I was a little surprised to notice they didn't have the little screw you could adjust things with. When I applied voltage to them they came up at a steady 5 volts instantly. No pulsing 0-10 volts. So I peeled one open to discover they are, in fact, solid state. The guts are potted in some black epoxy resin, so no telling exactly what they used, but there is no bi-metallic heater in there.
These were $20 a piece.
I'm going to throw one into the Ranchero tomorrow and see what kind of readings I get. The one in the Ranchero is working, so I assume my readings should be similar.
I do have some 7808 regulators coming from China ($3 on ebay) so I may build up one of those too and see what difference there is with these.
falcon cobra
June 27th, 2013, 03:50 PM
That why they pot things so people won't steal there stuff, but why waste the epoxy for such a small thing like that...oh well..there is a place called digi key that sell lots of electronics in the usa, I havent got anything from them in years. sounds like 5 V will work..jh
Luva65wagon
June 27th, 2013, 04:57 PM
Don't know why these are 5 volts when the guy on YouTube said the 7805 (5v) version didn't maintain 5 volts under load and he went to the 7808 in final version. That's what I bought off ebay, 7808.

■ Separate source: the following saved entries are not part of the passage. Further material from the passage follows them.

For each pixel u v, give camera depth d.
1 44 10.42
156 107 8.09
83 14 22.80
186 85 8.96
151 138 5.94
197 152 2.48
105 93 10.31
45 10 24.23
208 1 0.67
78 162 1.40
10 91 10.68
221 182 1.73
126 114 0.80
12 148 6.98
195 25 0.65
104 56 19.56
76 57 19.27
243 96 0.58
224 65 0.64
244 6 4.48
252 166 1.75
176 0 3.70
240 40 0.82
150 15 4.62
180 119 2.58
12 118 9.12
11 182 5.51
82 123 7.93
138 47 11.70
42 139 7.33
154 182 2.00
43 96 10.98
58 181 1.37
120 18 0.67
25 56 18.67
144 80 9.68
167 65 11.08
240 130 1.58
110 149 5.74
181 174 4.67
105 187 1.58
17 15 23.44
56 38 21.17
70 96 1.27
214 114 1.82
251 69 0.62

Maybe this Carpenter version will hold up under load and maintain the 5 volts. We'll see tomorrow.
Luva65wagon
July 1st, 2013, 03:14 PM
Installed one of the DC versions on the Ranchero and it seems to read the same on the gauges as the old one did. So I would say they're a go. Contacted Gina about getting one onto her car. Maybe a trip to see Steve at the same time?